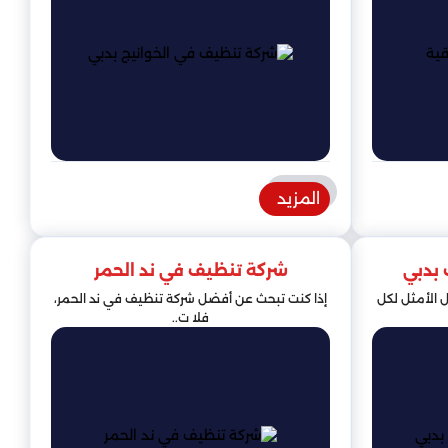
المزيد
بدبي
شركة تنظيف في ند الحمر
 الأمثل لكل
إذا كنت تبحث عن أفضل شركة تنظيف في ند الحمر،
فلا ت..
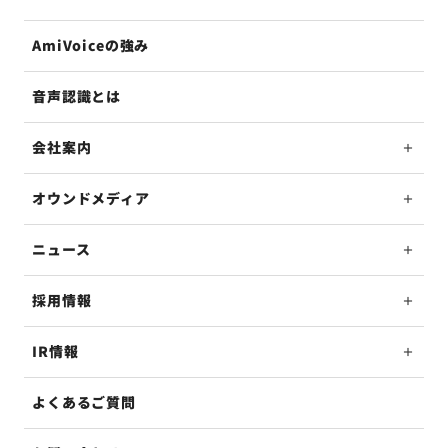
AmiVoiceの強み
音声認識とは
会社案内
オウンドメディア
ニュース
採用情報
IR情報
よくあるご質問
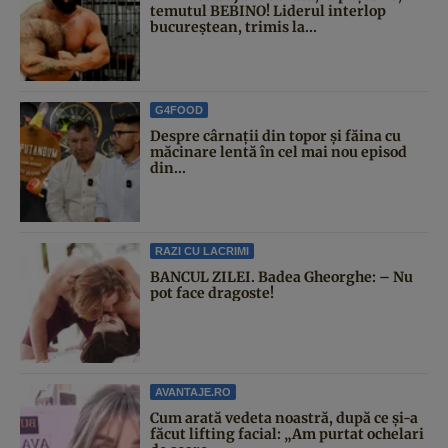
temutul BEBINO! Liderul interlop
bucureștean, trimis la...
G4FOOD
Despre cârnații din topor și făina cu
măcinare lentă în cel mai nou episod
din...
RAZI CU LACRIMI
BANCUL ZILEI. Badea Gheorghe: – Nu
pot face dragoste!
AVANTAJE.RO
Cum arată vedeta noastră, după ce și-a
făcut lifting facial: „Am purtat ochelari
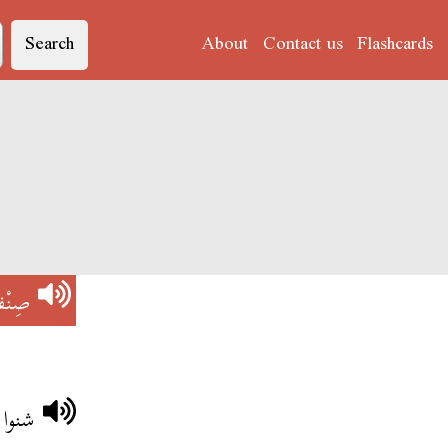
Search
About
Contact us
Flashcards
صِنْ
شنوا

┄┄┄┄┄┄

* **Task objective**
Copy out every line of the material above exactly, skipping the pictures.

* **Expected answer**
المزيد
بدبي
شركة تنظيف في ند الحمر
 الأمثل لكل
إذا كنت تبحث عن أفضل شركة تنظيف في ند الحمر،
فلا ت..
AmiVoiceの強み
音声認識とは
会社案内
オウンドメディア
ニュース
採用情報
IR情報
よくあるご質問
temutul BEBINO! Liderul interlop
bucureștean, trimis la...
G4FOOD
Despre cârnații din topor și făina cu
măcinare lentă în cel mai nou episod
din...
RAZI CU LACRIMI
BANCUL ZILEI. Badea Gheorghe: – Nu
pot face dragoste!
AVANTAJE.RO
Cum arată vedeta noastră, după ce și-a
făcut lifting facial: „Am purtat ochelari
Search
About
Contact us
Flashcards
صِنْ
شنوا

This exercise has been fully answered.